For Korean Americans—and more broadly Asian Americans—the riots were the kind of hard kick in the head that makes you see why you’re losing a fight. We were voiceless, it seemed, in the news media, in politics and other spheres of influence. I don’t know how many Korean Americans made some kind of career change guided by the traumatic experience, but whatever the reason, that obscurity has long passed. Korean Americans are now elected officials, journalists and heads of universities.

Other minority groups also made surprising gains—two LAPD chiefs have been African Americans since the riot, and we now have the nation’s first African American President and a Mexican American mayor of Los Angeles.

Still, I think the question is not whether there will be another riot, but when.

I say this because we must remember the 1992 civil unrest was not the first such explosion in Los Angeles. The first came in 1965. After the Watts riots, a commission convened by California Gov. Pat Brown produced a report that identified these root causes: high unemployment among blacks; poor education, including a 30 percent drop-out rate in the Los Angeles Unified School District; and lack of adequate health care.

The 1965 Governor’s Commission report was titled “Violence in the City: An End or a Beginning?” That question was answered 27 years later.

Indeed, a 1992 Assembly Special Committee Report on the Los Angeles crisis found that little progress had been made since 1965. While the median family income in Los Angeles in 1989 was about $34,000, it was $18,000 in South Los Angeles, the riot’s epicenter. Some 33 percent of South Los Angeles residents and 31 percent of Koreatown residents were living below the poverty level, the report said.

By many indicators, conditions today are as bad—or worse—than they were in 1965 and 1992 in the neighborhoods of the previous riots. High school graduation rates and unemployment have not improved. Blue collar wages have shrunk, and health insurance coverage has also continued to decline.

So while Americans, including Korean Americans, have made great, visible progress in many areas over the years, the underlying causes of the Los Angeles riots remain in full-force, if not more severe. The gap between the have-nots and have-lots has only widened.

Whatever influence Korean Americans have gained in the last 18 years will likely ensure our “community” is never marginalized as it was in the past.
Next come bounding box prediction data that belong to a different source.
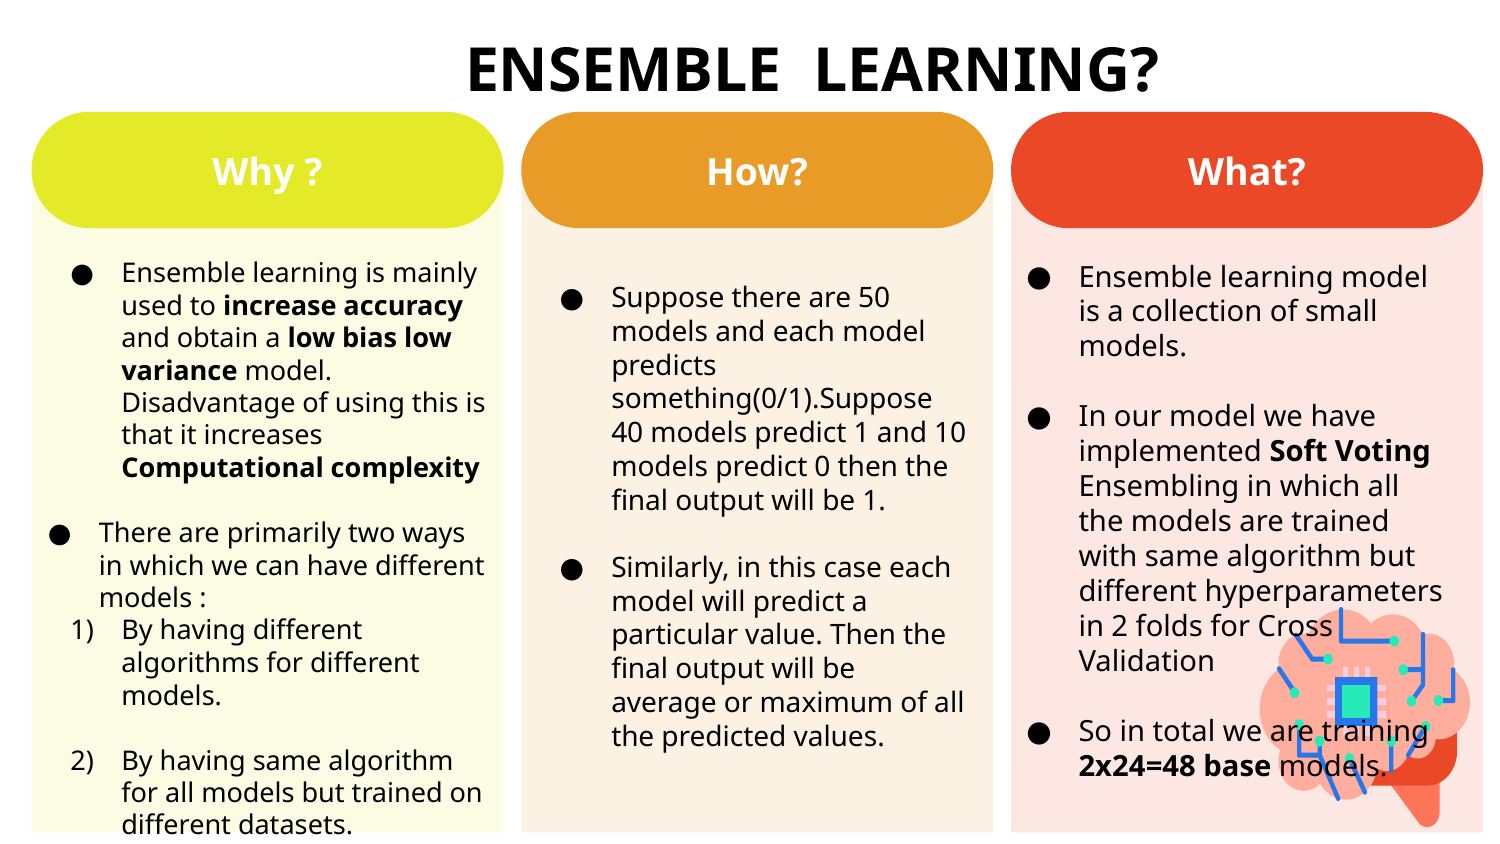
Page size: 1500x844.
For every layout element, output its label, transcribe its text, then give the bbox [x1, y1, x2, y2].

text_box [1011, 181, 1483, 833]
text_box [31, 676, 504, 833]
text_box [1024, 111, 1484, 212]
text_box [521, 176, 994, 833]
text_box [44, 111, 491, 133]
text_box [1259, 606, 1471, 828]
text_box [988, 145, 994, 195]
text_box [534, 111, 980, 133]
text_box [1010, 135, 1462, 479]
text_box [520, 135, 983, 580]
title ENSEMBLE LEARNING? [75, 36, 1425, 98]
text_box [31, 135, 504, 670]
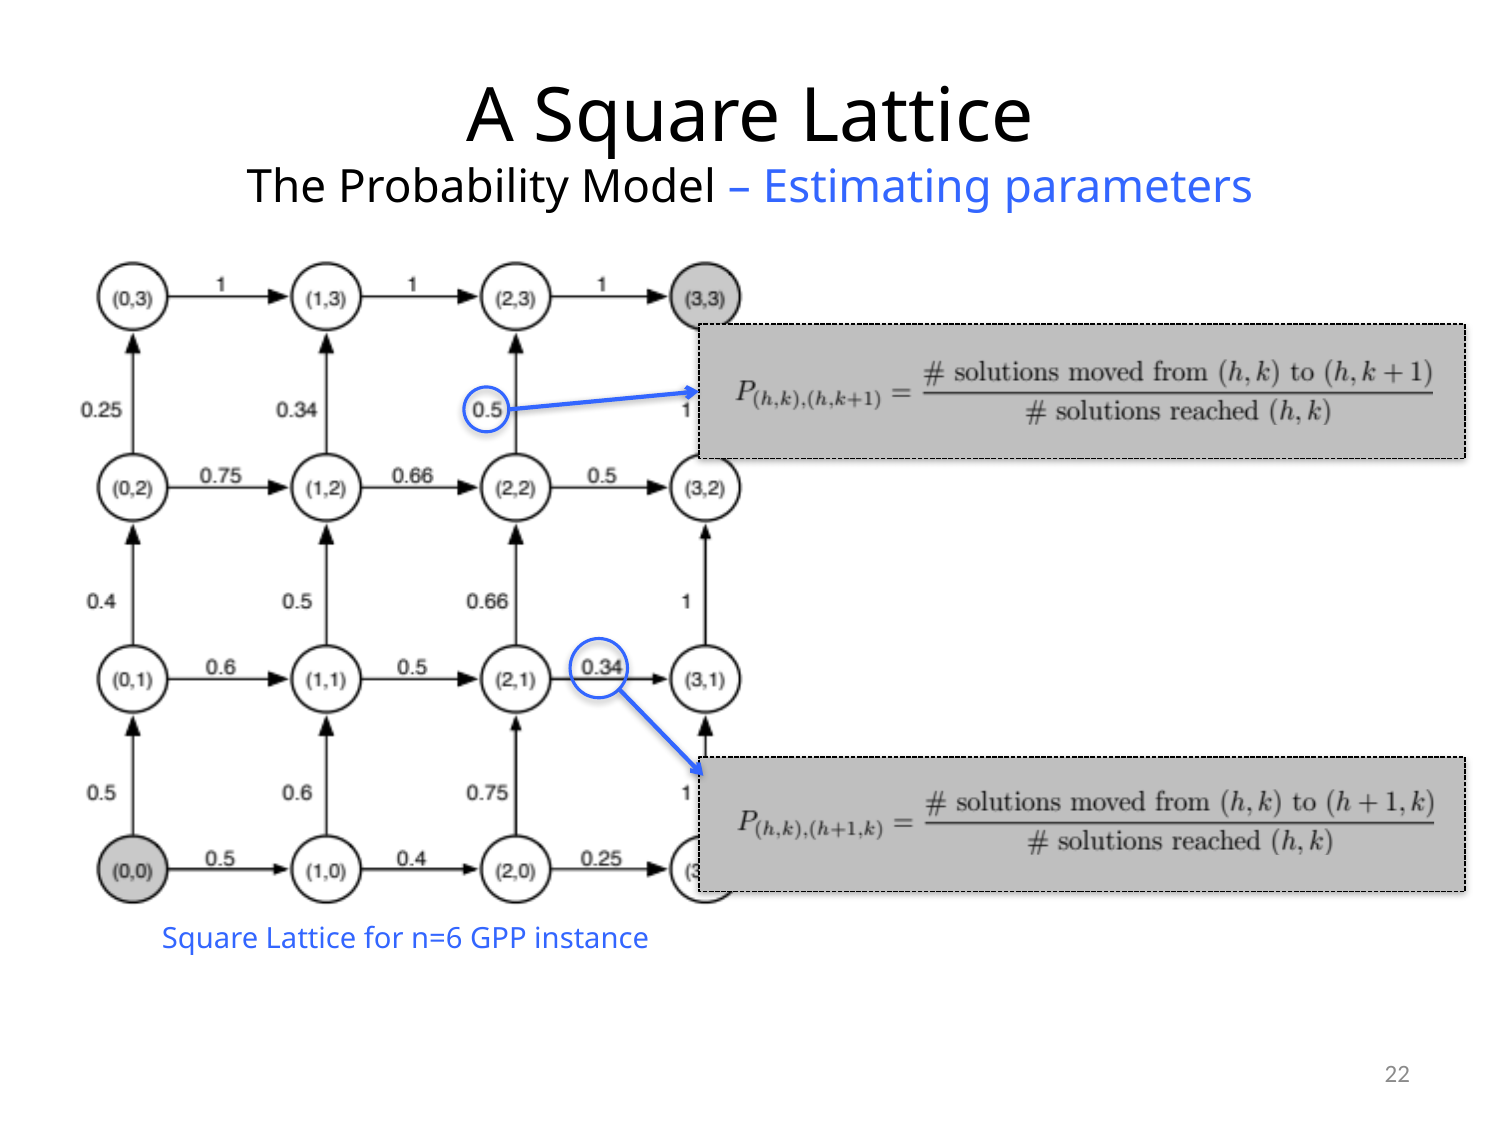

But we now must challenge ourselves in another way: how will we leverage the gains we’ve made to take on the growing poverty and inequality that is keeping our broader community—the one that includes non-Koreans—in danger of another riot?

If history progresses at the same pace of the past, we’ve got a bit less than 10 years to head off the next one. Let’s get busy.

Peter Hong is a deputy to Los Angeles County Supervisor Mark Ridley-Thomas, who represents Koreatown and the neighborhoods most affected by the 1965 Watts Riot and 1992 civil unrest. From 1994 to 2009, he was a Los Angeles Times reporter.